### EXERCISE GOAL
Please format the lines below as a JSON list of strings, with one string for each line and the blank lines left out.

### DATASET EXTRACT
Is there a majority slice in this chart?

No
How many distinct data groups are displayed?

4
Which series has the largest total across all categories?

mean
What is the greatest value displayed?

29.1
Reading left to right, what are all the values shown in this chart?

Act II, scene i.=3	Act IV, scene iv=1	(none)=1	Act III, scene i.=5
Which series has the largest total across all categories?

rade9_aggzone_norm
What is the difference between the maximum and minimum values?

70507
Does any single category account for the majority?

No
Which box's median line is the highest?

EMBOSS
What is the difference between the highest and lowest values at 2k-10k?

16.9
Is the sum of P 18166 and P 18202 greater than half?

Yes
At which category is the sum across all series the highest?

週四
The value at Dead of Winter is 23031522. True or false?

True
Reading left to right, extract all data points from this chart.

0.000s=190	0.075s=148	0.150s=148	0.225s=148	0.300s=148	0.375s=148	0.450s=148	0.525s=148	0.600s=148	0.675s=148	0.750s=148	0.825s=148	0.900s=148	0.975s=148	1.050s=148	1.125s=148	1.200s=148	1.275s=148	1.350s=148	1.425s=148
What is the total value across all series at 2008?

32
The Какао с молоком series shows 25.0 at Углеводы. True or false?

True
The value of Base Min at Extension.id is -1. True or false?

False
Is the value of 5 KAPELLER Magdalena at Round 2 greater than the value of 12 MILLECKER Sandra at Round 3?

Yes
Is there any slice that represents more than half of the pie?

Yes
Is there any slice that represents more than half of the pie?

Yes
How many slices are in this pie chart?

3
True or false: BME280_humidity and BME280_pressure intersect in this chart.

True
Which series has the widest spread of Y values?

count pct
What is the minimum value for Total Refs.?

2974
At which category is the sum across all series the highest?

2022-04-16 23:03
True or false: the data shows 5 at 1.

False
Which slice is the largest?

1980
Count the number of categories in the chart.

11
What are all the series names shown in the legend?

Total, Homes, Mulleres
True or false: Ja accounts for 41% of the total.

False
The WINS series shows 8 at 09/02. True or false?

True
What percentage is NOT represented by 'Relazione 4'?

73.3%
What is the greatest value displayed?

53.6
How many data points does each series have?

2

### REPLY
[
  "Is there a majority slice in this chart?",
  "No",
  "How many distinct data groups are displayed?",
  "4",
  "Which series has the largest total across all categories?",
  "mean",
  "What is the greatest value displayed?",
  "29.1",
  "Reading left to right, what are all the values shown in this chart?",
  "Act II, scene i.=3\tAct IV, scene iv=1\t(none)=1\tAct III, scene i.=5",
  "Which series has the largest total across all categories?",
  "rade9_aggzone_norm",
  "What is the difference between the maximum and minimum values?",
  "70507",
  "Does any single category account for the majority?",
  "No",
  "Which box's median line is the highest?",
  "EMBOSS",
  "What is the difference between the highest and lowest values at 2k-10k?",
  "16.9",
  "Is the sum of P 18166 and P 18202 greater than half?",
  "Yes",
  "At which category is the sum across all series the highest?",
  "週四",
  "The value at Dead of Winter is 23031522. True or false?",
  "True",
  "Reading left to right, extract all data points from this chart.",
  "0.000s=190\t0.075s=148\t0.150s=148\t0.225s=148\t0.300s=148\t0.375s=148\t0.450s=148\t0.525s=148\t0.600s=148\t0.675s=148\t0.750s=148\t0.825s=148\t0.900s=148\t0.975s=148\t1.050s=148\t1.125s=148\t1.200s=148\t1.275s=148\t1.350s=148\t1.425s=148",
  "What is the total value across all series at 2008?",
  "32",
  "The Какао с молоком series shows 25.0 at Углеводы. True or false?",
  "True",
  "The value of Base Min at Extension.id is -1. True or false?",
  "False",
  "Is the value of 5 KAPELLER Magdalena at Round 2 greater than the value of 12 MILLECKER Sandra at Round 3?",
  "Yes",
  "Is there any slice that represents more than half of the pie?",
  "Yes",
  "Is there any slice that represents more than half of the pie?",
  "Yes",
  "How many slices are in this pie chart?",
  "3",
  "True or false: BME280_humidity and BME280_pressure intersect in this chart.",
  "True",
  "Which series has the widest spread of Y values?",
  "count pct",
  "What is the minimum value for Total Refs.?",
  "2974",
  "At which category is the sum across all series the highest?",
  "2022-04-16 23:03",
  "True or false: the data shows 5 at 1.",
  "False",
  "Which slice is the largest?",
  "1980",
  "Count the number of categories in the chart.",
  "11",
  "What are all the series names shown in the legend?",
  "Total, Homes, Mulleres",
  "True or false: Ja accounts for 41% of the total.",
  "False",
  "The WINS series shows 8 at 09/02. True or false?",
  "True",
  "What percentage is NOT represented by 'Relazione 4'?",
  "73.3%",
  "What is the greatest value displayed?",
  "53.6",
  "How many data points does each series have?",
  "2"
]